======== Records provided
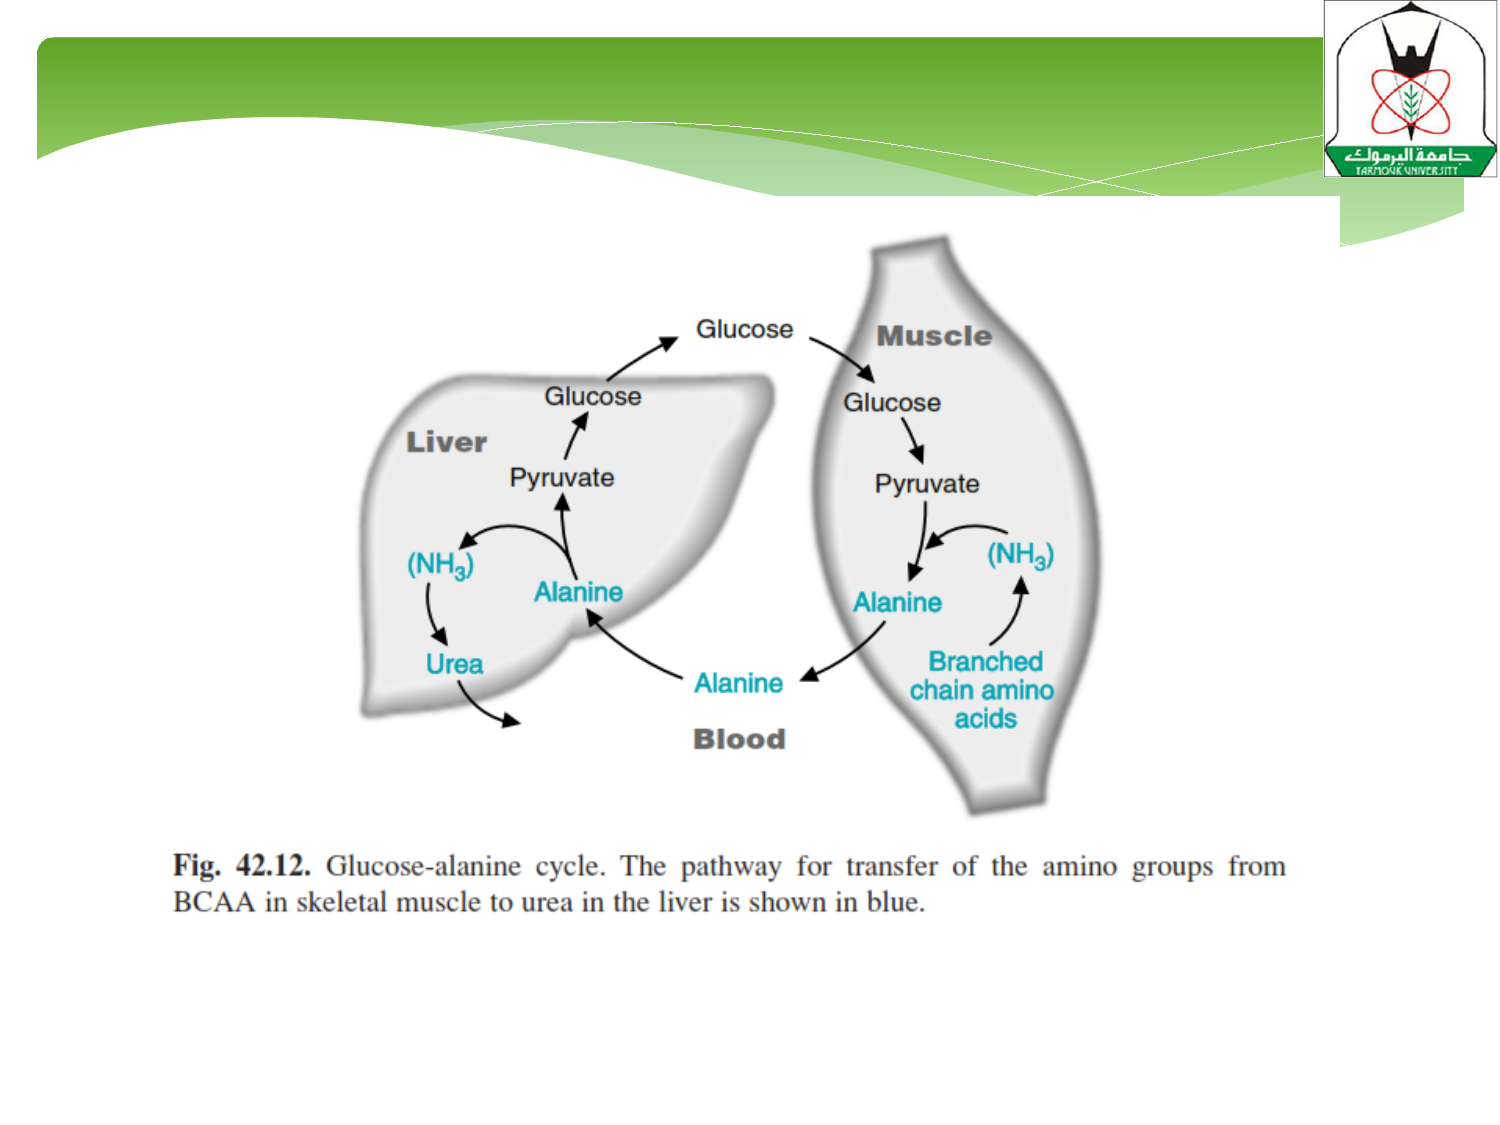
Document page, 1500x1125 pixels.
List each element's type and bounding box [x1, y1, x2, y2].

picture [160, 195, 1340, 930]
picture [1323, 0, 1498, 178]
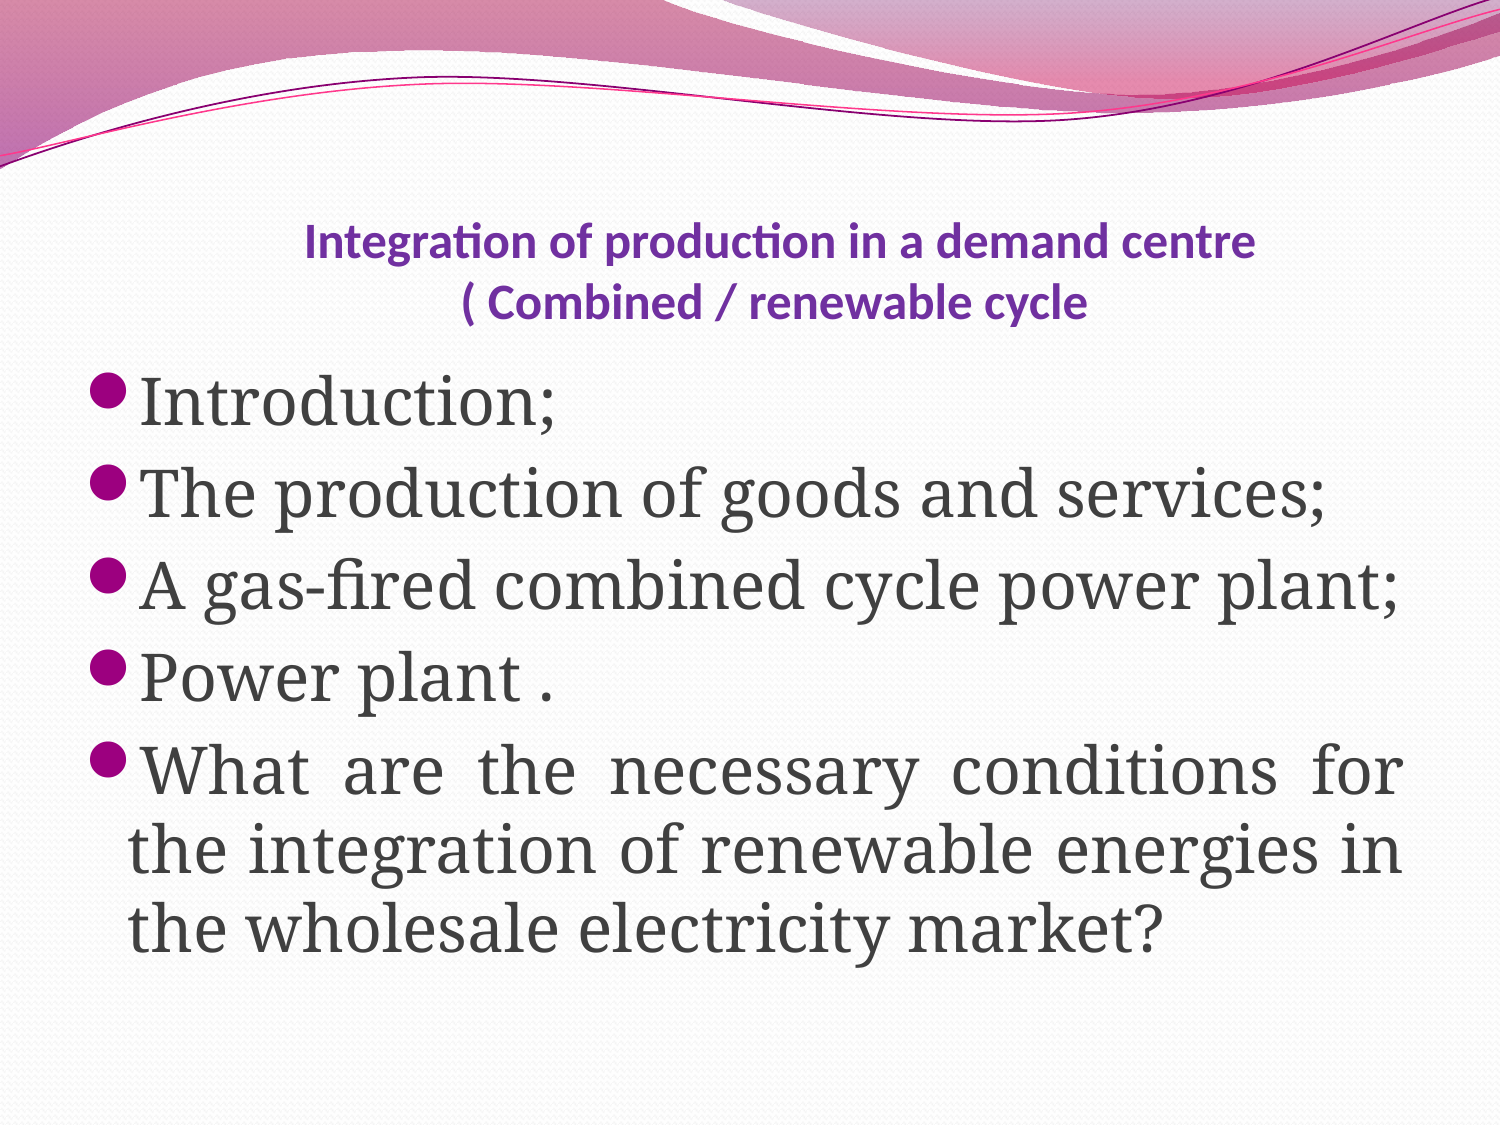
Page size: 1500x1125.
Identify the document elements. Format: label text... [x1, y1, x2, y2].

list Introduction; The production of goods and services; A gas-fired combined cycle power plant; Power plant . What are the necessary conditions for the integration of renewable energies in the wholesale electricity market? [70, 351, 1421, 1008]
title Integration of production in a demand centre ( Combined / renewable cycle [105, 199, 1456, 330]
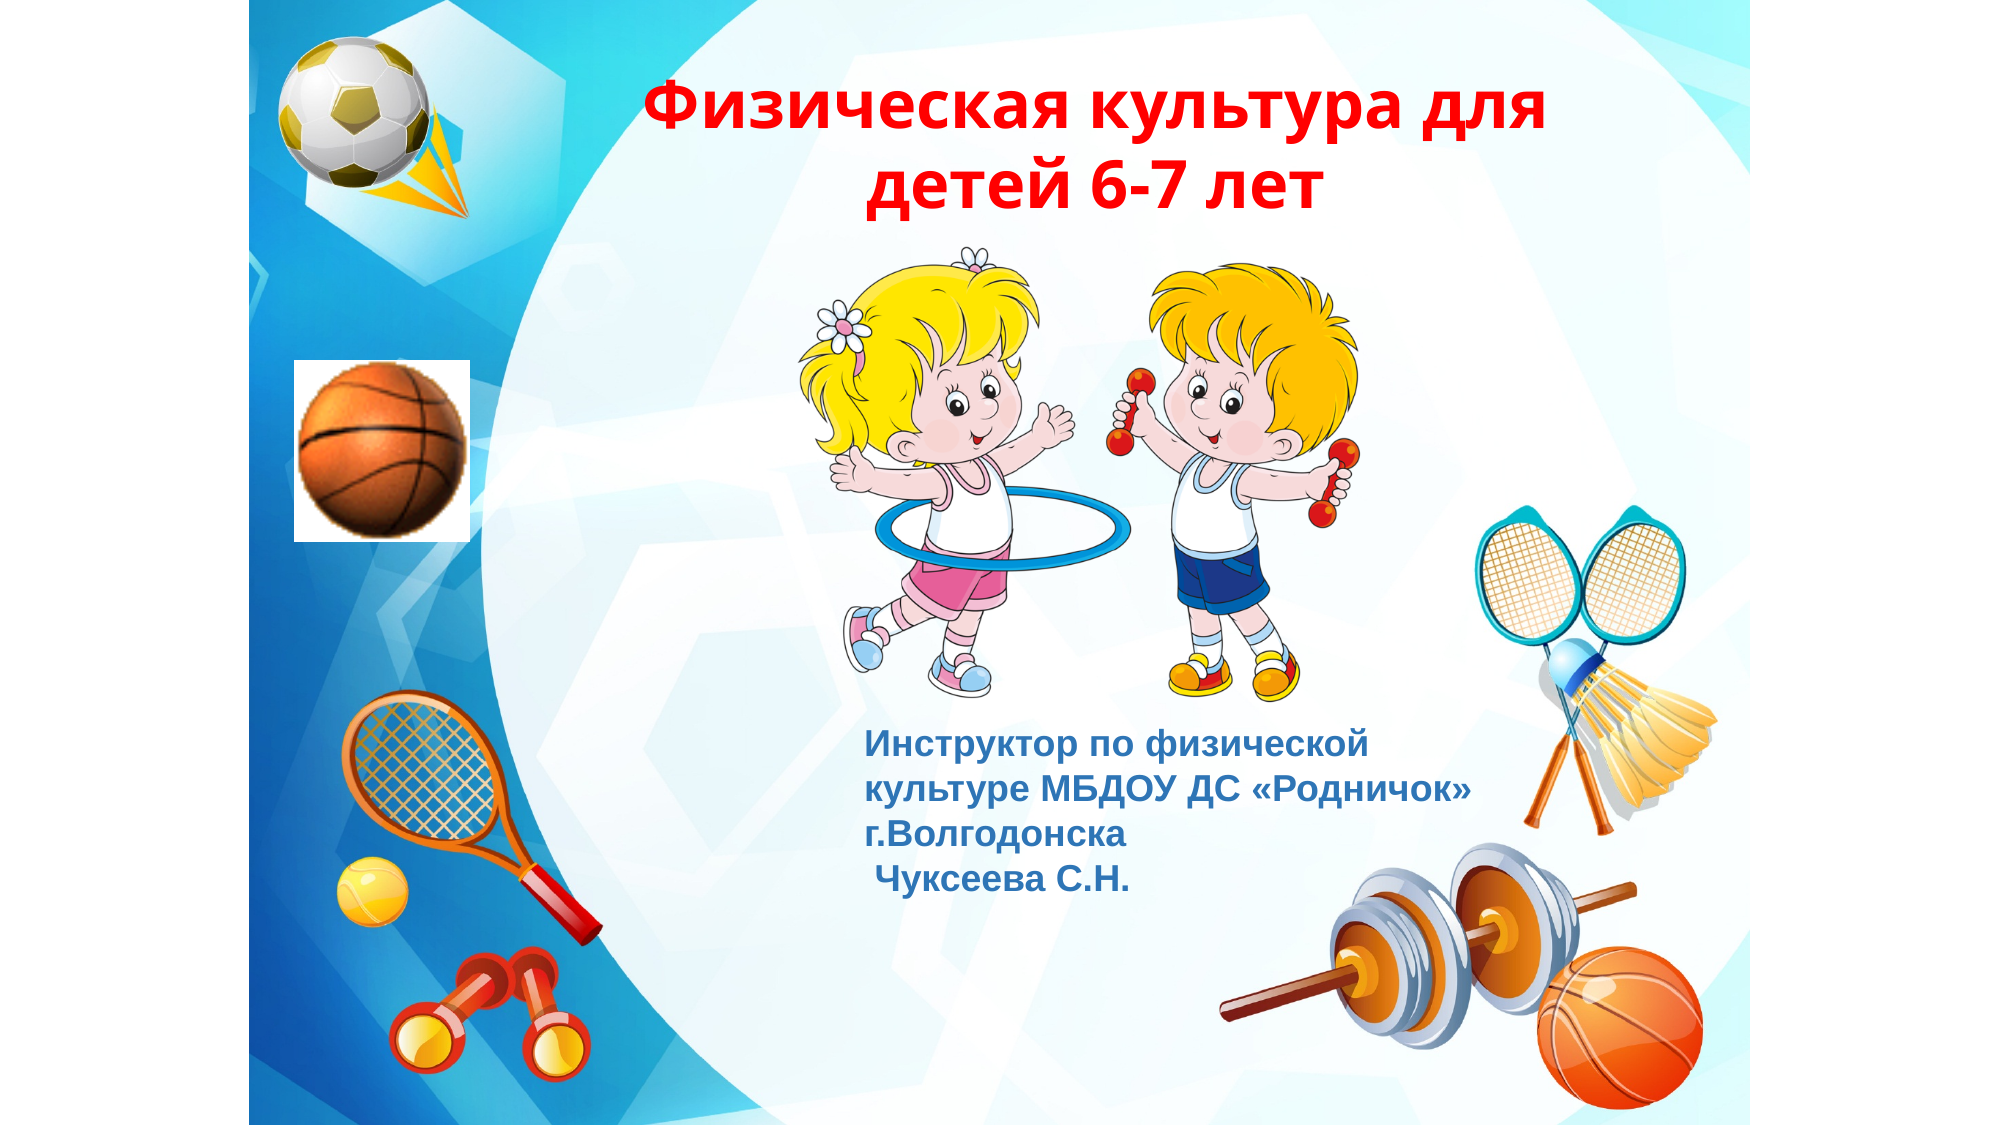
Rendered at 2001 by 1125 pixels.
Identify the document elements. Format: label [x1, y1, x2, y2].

picture [249, 0, 1750, 1125]
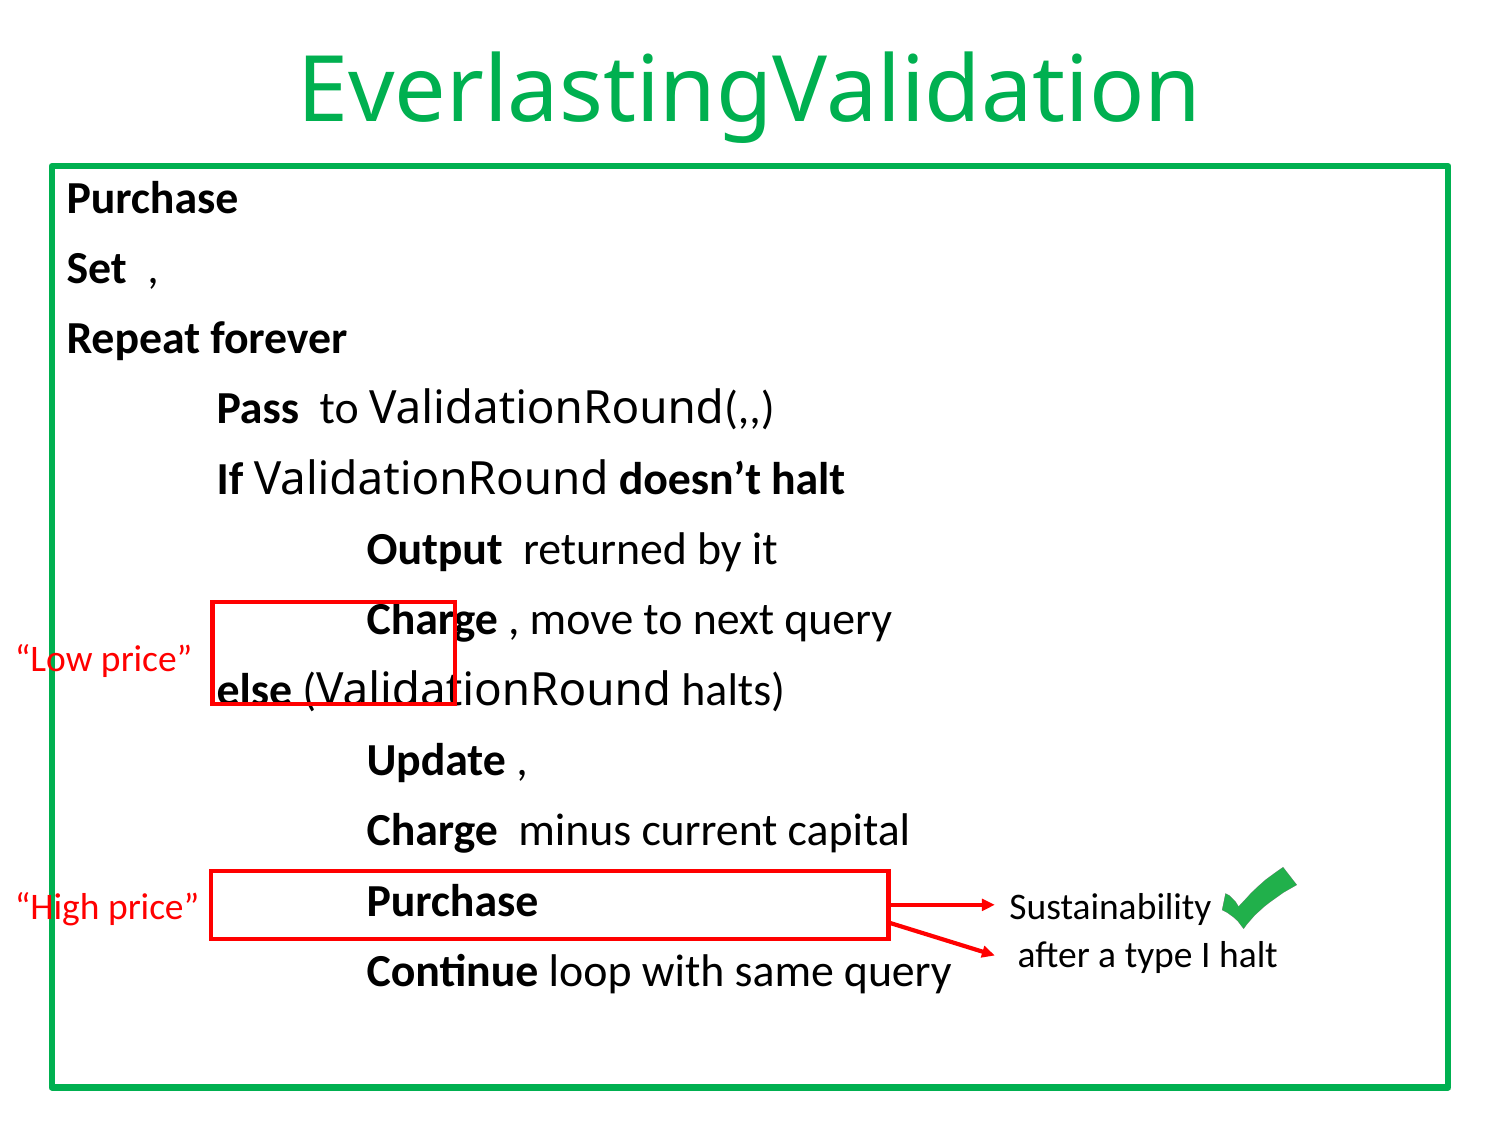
================
-- Exercise description --
Answer with a single number, the count of lines above that contain "pixels".

-- Answer area --
2